Владимир Ильич Иохельсон – материалы к биографии

Nikolai Vakhtin

Materials for the biography of Waldemar Jochelson, compiled by Nikolai Vakhtin
2024, Fürstenberg: Kulturstiftung Sibirien 
155 pp., 16 x 22,5 cm
ISBN: 978-3-942883-93-1
Euro 34; Hardcover

Materials for the BIography of Waldemar Jochelson

Compiled by Nikolai Vakhtin

This book is a collection of materials for a (future) biography of Waldemar Jochelson (1856-1937) collected and compiled from various sources, mostly Russian and US archives. Jochelson’s was a long and turbulent life: he was a revolutionary and a terrorist, a prisoner and an exile, an ethnographer and journalist; he was known under several names, he was married twice, but had no children; he lived in Russia and France, Germany and the United States. He took part in three famous ethnographic expeditions: the Sibiryakov expedition (1894-96), the Jesup expedition (1899-1901), and the Ryabushinsky expedition (1909-1911). He authored several ethnographic books on indigenous Siberian minorities: Yukaghirs and Evens, Koryaks and Yakuts; these books are now considered classical.

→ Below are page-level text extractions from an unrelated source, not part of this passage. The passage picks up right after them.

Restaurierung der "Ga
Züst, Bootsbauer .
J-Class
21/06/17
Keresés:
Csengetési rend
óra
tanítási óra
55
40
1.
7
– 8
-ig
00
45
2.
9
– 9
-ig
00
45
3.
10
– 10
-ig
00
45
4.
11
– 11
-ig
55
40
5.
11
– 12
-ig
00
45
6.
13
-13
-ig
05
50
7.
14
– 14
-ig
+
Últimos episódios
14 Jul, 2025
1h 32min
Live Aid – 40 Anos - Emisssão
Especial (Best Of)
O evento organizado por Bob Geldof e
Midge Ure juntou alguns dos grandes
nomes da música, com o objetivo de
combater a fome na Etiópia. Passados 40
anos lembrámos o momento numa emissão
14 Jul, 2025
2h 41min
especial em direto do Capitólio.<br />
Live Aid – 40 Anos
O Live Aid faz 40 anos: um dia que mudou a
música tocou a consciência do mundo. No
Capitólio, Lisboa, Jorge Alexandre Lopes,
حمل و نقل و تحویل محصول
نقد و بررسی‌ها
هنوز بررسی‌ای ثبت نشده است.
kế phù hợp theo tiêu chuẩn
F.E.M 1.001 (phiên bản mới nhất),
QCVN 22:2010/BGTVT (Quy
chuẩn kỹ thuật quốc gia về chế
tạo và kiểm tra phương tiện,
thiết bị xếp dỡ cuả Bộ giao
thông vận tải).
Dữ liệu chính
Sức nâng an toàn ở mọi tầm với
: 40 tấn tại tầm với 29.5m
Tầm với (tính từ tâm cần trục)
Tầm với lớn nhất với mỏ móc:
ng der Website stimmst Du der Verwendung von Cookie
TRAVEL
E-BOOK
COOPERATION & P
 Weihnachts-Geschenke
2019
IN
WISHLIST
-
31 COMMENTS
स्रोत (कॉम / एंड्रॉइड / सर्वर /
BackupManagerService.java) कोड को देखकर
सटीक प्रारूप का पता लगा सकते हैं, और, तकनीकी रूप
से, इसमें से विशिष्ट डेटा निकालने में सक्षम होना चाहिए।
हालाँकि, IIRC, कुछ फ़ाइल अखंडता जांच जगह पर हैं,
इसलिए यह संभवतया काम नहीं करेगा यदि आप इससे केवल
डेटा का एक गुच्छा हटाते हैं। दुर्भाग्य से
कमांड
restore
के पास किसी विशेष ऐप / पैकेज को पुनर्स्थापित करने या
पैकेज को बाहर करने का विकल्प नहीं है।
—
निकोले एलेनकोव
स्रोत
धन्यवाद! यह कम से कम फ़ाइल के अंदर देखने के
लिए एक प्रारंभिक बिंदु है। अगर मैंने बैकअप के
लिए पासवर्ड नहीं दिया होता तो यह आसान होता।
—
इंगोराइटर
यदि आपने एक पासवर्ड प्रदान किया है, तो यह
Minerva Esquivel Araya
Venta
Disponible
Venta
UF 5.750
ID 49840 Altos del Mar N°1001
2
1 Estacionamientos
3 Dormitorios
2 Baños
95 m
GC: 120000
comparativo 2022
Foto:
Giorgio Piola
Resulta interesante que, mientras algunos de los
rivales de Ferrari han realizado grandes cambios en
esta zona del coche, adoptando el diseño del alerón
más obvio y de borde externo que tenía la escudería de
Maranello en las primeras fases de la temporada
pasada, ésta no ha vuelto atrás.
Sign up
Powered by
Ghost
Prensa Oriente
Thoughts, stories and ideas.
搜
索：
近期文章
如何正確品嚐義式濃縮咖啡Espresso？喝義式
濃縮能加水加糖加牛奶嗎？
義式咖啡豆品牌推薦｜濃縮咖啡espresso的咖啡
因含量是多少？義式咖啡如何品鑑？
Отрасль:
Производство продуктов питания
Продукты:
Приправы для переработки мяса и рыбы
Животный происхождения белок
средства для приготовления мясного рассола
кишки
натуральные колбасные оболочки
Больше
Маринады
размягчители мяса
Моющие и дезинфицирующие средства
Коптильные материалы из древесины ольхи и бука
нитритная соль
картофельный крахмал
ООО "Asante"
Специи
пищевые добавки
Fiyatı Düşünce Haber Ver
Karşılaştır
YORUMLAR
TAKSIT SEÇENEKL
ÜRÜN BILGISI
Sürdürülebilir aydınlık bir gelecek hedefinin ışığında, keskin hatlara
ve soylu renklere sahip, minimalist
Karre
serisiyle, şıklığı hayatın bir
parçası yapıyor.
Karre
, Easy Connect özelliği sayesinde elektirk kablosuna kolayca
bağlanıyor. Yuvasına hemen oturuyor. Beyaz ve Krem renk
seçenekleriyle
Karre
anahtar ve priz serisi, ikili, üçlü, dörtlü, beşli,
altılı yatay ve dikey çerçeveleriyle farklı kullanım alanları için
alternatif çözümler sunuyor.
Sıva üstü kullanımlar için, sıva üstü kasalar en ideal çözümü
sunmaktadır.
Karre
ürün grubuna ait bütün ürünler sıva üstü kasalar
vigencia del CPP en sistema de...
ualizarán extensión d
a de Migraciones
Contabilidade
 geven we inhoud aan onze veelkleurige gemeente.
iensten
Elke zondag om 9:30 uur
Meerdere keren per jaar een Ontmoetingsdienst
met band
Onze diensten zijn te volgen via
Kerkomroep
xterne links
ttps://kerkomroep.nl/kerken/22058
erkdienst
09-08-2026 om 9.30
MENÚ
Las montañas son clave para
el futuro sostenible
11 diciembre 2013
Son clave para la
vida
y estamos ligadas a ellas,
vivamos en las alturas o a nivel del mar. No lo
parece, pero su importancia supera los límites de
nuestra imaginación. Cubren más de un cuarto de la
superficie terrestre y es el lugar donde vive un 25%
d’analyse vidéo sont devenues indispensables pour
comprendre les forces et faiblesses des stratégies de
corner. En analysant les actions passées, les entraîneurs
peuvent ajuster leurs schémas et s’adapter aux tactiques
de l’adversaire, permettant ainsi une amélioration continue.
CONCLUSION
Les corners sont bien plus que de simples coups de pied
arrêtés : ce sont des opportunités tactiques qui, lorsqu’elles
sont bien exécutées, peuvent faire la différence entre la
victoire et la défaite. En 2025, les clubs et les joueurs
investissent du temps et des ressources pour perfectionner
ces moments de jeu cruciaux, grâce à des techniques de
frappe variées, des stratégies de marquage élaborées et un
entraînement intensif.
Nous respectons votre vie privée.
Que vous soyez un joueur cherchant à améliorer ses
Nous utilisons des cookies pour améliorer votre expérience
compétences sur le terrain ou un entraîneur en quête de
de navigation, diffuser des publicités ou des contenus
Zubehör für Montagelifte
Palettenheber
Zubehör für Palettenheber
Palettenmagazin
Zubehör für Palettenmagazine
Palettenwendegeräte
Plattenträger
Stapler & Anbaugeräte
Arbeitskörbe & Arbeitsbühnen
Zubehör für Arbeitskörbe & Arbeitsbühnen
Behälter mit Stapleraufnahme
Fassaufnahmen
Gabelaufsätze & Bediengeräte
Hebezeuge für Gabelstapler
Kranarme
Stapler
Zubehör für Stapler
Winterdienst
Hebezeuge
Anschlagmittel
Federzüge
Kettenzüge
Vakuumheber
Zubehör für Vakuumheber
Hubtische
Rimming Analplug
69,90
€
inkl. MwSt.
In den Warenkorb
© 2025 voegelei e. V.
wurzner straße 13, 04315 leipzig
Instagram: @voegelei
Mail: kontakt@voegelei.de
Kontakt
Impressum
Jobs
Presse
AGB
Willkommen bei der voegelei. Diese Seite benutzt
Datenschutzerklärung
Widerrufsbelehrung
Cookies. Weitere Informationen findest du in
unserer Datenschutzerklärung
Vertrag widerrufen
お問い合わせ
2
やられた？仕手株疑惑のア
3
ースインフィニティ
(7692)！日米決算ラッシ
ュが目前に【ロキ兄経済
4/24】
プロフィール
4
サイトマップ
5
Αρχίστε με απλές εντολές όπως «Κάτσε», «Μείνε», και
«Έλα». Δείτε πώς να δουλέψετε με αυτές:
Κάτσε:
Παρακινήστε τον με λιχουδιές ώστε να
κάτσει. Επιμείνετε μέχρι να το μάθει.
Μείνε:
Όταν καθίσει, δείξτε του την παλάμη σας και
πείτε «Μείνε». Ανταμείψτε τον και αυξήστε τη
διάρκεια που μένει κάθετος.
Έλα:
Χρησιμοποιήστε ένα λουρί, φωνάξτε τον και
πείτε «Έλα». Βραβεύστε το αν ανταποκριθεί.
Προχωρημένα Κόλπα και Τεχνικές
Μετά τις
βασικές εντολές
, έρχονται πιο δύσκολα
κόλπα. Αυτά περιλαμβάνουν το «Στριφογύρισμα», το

The book begins with an extensive introduction where many new archival sources are described and analyzed, allowing to considerably augment and refine details of Jochelson’s biography. The main section of the book presents a complete annotated list of Jochelson’s correspondence (around 350 letters, originally in three languages: Russian, German, and English). A preliminary chronology of Jochelson’s many travels and addresses follows, based on Jochelson’s letters that usually have dates and return addresses carefully indicated. The next section of the book presents an index of archival materials on Jochelson in several Russian and US archives, with exact references to specific collections and funds. The last two sections of the book provide a complete bibliography of Jochelson’s works (from his first article published in 1893 to posthumous editions of his books), and a separate list of research works about Jochelson. In the appendix, a shorter version of an earlier article is reprinted which describes the story of Jochelson’s failed return from the United States to the Soviet Russia in 1927.